### DOCUMENT PASSAGE:
Mike Vitti on the Bouldergeist at Hempstead Harbor Woods

How Mountain Bikers Transformed Long Island

Photo: Victor Lopez

Mountain biking in Long Island almost never happened. These are the trail visionaries who kept fighting anyway.

When Mike Vitti started riding bikes, he was the guy that land managers hated. 

“Me and my friends, we were all motocross racers, and we were getting kicked off of trails with our motorcycles all the time,” he recalls. Today, Vitti is the president of CLIMB, Long Island’s biggest mountain biking nonprofit, but this was back in the 1970s and ’80s. Back then, motorcycles, ATVs, and dirt bikes were an epidemic on Long Island’s few green spaces. They caused massive erosion, scared off wildlife, and frightened away hikers and other users. 

Then, in the 1980s, Vitti and his friends decided to give mountain biking a try. Vitti thought it would be good cross-training for surfing (which he still considers his first love). But he didn’t expect to fall in love with biking. 
“I was like, ‘Holy cow this feels so fun it should be illegal,’” he says. The good news was that it wasn’t. The bad news was that, back then, popular opinion usually lumped in mountain bikers with motorcyclists. Hikers hated them, and mountain biking was prohibited on most trail systems. 
But Vitti and his friends loved riding, and they wanted to make sure they never got kicked off a trail with their mountain bikes the way they had on their motorcycles. So, in 1990, they incorporated as a nonprofit, the Concerned Long Island Mountain Bikers (CLIMB). Vitti, who has a background in design, construction, and landscaping, got involved with CLIMB a few years later. At first, he just promised to help out with some trail building and erosion management projects. Then, he got really into it. 

“I went to the International Mountain Biking Association summits every two years, and started going to these sustainable design classes,” Vitti says. He began to realize that trail designers had the ultimate control over trail use. They had the power to both protect the local environment and completely shape the character and use of a landscape. 

“The problem with our trails on Long Island was they were either made by wild animals that hunters would follow, or they were made by teenagers on motorcycles or ATVs,” he says. “So we basically had wild animals and teenagers designing our trails, which is pretty much the same thing.” 

Mike Vitti on the Bouldergeist at Hempstead Harbor Woods Photo: Victor Lopez

Shaping a Vision

Vitti, on the other hand, had a gift for totally reimagining a place. He could look at the rolls and lumps of the ground and picture a thousand possibilities. Instead of doing what most trail builders do—which is lay trail along the path of least resistance—his visions would ignore the trees and foliage altogether. 

“If you build a trail around the plants, it’s going to suck,” he says. “So, we make trails according to the topography, and try to make it as much of a rollercoaster as possible.” Over time, Vitti developed an eye for routes that wouldn’t just be fun, they’d be erosion-resistant even under heavy use. He channeled his experience as a surfer to design trails that would mimic the rolls and twists of the waves he loved. He also leveraged his time spent racing motocross events.

### STORED DATA:
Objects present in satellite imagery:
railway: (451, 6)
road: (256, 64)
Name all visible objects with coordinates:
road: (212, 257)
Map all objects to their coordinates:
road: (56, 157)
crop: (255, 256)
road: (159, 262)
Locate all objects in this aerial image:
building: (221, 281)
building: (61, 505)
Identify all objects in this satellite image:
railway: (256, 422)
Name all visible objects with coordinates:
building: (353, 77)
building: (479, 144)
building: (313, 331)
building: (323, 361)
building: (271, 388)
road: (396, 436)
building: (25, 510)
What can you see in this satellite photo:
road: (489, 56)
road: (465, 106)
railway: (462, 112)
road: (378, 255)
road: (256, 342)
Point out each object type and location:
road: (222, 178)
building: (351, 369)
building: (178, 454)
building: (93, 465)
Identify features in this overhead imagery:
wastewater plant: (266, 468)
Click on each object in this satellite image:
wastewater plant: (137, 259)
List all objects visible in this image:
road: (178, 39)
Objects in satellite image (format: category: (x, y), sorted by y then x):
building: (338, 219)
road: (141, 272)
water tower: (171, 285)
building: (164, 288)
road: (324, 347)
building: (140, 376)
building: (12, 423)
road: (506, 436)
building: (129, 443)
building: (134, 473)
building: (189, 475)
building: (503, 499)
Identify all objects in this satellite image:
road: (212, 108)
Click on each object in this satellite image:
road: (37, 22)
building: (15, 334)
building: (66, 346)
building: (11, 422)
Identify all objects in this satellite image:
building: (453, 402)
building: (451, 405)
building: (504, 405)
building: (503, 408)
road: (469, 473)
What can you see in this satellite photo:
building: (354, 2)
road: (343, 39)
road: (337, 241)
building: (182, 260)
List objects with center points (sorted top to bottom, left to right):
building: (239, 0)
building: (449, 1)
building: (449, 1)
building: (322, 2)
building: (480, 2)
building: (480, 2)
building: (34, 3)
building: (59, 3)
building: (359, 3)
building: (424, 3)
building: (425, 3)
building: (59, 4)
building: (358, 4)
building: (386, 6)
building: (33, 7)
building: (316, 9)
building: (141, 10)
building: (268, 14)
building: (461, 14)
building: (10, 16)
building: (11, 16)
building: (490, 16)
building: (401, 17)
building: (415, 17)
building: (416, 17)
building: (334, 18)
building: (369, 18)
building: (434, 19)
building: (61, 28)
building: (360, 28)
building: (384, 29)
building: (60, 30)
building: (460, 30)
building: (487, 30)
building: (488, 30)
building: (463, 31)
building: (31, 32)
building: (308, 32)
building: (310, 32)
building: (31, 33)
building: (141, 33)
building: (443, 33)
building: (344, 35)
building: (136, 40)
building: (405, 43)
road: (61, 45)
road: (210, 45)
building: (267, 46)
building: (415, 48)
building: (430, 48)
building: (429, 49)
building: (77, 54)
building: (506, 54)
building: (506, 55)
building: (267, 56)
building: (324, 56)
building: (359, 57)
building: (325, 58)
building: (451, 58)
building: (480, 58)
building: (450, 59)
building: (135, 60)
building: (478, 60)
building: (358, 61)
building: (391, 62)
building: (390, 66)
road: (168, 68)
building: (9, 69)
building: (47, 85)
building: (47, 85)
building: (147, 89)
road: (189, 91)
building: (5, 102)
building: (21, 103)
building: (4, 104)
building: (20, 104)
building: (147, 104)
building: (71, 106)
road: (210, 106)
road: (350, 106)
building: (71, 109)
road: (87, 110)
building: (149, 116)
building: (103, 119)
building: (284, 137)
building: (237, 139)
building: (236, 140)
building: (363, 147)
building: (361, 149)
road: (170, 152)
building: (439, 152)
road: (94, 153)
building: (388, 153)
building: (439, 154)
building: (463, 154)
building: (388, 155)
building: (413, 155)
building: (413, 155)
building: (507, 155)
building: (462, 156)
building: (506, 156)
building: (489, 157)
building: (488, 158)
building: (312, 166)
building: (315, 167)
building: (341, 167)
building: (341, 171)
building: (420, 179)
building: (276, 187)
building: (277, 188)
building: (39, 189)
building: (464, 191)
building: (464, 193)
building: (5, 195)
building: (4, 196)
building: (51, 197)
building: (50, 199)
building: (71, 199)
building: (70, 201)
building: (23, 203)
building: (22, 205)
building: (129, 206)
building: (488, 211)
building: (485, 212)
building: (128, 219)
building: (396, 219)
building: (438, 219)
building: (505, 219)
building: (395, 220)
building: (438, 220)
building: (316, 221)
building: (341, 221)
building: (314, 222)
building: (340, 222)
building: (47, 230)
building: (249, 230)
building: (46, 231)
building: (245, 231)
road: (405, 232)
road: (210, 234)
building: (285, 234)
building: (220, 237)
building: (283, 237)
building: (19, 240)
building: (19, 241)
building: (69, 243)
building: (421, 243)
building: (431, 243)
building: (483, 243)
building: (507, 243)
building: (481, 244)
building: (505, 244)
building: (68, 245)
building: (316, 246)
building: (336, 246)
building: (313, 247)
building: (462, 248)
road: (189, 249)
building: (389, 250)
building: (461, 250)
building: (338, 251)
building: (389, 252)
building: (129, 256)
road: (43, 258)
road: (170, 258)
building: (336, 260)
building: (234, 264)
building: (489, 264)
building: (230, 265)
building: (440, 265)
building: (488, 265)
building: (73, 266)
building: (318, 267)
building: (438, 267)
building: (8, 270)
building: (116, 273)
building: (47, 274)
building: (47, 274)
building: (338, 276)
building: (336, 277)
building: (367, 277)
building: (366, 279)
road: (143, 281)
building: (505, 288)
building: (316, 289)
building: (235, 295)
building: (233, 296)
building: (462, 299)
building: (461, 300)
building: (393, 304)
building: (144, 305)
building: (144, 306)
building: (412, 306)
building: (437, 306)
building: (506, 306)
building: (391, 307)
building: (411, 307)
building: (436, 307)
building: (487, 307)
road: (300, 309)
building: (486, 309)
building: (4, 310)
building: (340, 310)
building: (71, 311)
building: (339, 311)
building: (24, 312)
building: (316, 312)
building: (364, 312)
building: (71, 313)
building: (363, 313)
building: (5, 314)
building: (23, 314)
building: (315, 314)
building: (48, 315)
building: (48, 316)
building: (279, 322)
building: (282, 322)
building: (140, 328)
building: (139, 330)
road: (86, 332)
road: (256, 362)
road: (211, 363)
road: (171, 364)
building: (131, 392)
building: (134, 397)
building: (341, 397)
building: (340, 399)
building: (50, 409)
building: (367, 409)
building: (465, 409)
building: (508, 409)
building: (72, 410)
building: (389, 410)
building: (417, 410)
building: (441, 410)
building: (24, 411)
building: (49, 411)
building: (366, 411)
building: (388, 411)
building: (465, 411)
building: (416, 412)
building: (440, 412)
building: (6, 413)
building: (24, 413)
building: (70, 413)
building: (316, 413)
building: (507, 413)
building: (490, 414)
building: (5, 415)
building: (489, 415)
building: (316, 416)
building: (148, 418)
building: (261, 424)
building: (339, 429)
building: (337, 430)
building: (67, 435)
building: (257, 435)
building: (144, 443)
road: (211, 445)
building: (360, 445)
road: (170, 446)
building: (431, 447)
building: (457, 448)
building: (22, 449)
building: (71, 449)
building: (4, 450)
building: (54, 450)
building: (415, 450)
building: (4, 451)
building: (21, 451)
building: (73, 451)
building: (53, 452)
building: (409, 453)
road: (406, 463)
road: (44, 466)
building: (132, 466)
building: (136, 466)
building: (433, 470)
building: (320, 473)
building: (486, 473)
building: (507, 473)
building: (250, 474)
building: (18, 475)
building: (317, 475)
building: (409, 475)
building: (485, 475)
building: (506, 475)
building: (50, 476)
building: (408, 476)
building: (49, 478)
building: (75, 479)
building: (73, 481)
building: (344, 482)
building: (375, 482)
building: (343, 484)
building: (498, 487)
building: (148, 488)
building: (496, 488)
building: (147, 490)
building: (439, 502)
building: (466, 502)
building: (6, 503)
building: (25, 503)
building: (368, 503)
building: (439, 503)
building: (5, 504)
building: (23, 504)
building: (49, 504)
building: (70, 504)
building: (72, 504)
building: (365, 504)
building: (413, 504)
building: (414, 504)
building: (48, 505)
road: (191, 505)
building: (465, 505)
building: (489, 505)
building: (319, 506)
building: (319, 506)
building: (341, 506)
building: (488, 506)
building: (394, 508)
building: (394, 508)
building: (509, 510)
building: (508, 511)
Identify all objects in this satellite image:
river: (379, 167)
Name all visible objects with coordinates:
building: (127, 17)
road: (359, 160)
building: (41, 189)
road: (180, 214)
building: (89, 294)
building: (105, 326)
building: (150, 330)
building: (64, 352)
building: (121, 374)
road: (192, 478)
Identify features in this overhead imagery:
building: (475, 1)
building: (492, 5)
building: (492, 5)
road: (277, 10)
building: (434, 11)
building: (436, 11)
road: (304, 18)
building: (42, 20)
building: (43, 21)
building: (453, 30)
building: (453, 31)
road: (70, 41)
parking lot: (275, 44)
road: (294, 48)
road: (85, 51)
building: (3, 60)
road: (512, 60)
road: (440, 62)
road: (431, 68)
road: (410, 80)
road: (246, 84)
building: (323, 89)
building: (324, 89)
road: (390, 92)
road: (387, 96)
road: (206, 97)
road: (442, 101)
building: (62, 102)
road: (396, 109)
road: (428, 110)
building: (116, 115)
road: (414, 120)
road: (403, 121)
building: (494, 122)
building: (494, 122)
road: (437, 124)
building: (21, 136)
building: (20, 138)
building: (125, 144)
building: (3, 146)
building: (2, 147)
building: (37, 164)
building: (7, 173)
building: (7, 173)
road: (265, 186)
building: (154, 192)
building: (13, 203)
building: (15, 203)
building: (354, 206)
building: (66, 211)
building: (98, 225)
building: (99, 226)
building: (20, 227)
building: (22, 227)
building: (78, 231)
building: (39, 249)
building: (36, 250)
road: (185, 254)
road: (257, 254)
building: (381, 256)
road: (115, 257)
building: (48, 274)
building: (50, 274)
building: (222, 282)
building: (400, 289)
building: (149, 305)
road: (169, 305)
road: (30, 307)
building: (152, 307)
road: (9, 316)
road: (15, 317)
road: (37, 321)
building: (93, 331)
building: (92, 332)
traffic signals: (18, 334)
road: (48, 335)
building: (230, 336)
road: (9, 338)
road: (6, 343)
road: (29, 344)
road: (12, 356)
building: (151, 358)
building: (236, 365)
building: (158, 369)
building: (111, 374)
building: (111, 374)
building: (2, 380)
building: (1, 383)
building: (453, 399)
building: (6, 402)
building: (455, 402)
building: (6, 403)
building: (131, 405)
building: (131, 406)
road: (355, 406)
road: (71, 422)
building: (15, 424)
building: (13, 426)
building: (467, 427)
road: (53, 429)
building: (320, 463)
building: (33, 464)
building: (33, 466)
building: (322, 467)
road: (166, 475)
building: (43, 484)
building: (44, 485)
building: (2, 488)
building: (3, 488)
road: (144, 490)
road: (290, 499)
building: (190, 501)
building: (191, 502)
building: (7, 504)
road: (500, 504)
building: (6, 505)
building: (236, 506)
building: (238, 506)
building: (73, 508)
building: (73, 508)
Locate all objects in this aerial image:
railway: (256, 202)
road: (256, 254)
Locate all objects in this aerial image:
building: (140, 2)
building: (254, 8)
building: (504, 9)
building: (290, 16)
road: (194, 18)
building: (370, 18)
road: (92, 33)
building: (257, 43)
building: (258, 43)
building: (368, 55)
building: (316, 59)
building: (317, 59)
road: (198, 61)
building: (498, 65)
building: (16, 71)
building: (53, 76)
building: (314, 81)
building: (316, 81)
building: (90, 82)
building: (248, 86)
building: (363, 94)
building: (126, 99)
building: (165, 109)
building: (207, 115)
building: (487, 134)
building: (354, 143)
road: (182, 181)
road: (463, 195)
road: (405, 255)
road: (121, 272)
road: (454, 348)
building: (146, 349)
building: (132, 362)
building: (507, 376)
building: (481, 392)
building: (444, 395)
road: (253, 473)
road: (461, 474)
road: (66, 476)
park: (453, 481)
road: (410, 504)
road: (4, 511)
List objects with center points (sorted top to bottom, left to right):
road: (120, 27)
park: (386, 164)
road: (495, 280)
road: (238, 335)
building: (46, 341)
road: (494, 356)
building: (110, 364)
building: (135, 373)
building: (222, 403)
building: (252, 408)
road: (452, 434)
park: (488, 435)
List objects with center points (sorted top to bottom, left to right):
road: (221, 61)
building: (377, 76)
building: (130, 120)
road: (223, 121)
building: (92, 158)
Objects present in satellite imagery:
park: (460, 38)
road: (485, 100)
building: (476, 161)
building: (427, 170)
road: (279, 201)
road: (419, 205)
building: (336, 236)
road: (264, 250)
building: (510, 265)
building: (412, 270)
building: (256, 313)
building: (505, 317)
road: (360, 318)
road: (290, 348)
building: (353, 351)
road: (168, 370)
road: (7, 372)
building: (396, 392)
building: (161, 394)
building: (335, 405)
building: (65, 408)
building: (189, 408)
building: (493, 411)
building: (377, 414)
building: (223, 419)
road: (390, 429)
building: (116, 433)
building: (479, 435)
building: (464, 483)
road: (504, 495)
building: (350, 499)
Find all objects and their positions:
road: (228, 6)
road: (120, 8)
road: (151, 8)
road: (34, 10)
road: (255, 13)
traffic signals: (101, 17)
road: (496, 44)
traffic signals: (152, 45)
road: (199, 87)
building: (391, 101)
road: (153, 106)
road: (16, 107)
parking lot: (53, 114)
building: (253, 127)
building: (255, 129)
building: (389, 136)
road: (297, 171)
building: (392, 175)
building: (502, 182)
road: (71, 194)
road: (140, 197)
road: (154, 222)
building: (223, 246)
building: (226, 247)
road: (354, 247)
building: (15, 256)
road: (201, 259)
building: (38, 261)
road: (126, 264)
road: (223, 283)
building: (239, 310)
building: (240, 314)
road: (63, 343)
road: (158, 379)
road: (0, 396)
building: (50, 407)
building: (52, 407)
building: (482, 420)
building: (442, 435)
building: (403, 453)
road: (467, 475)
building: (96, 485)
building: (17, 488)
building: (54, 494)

### YOUR TASK:
Continue the article on Long Island mountain biking from the point where it stops. The lines above can be ignored.

### IN RESPONSE:
Vitti knew from that experience the kinds of trails motorized users hated most. So, he built routes that were fun for mountain bikers but too undulating to pick up speed on a dirt bike or ATV. Those design specifics brought in flocks of responsible riders—and simultaneously pushed the riffraff out. Where CLIMB left its mark, incidences of littering, loitering, and other negative uses plummeted. The result was an era of transformed, reinvigorated green spaces all across Long Island. 

A Shifting Scene

Meanwhile, the community’s perception of mountain bikers was also transforming. 

“The funny thing is that we [at CLIMB] eventually became experts in trail design,” he says. “So where the hikers used to blame us for all the erosion on trails, now they were coming to us for advice on how to fix erosion.” 

That renewed perception had a lot to do with CLIMB’s clear skill with trail craft. But it was also due to Vitti’s other talent: He was a gifted politician, if an unconventional one. 

Especially in the beginning—when mountain bikers were getting kicked off trails and screamed out of council meetings—Vitti’s polite and dogged persistence was invaluable. In fact, it was the only way to get local officials and town council members to talk about mountain biking at all.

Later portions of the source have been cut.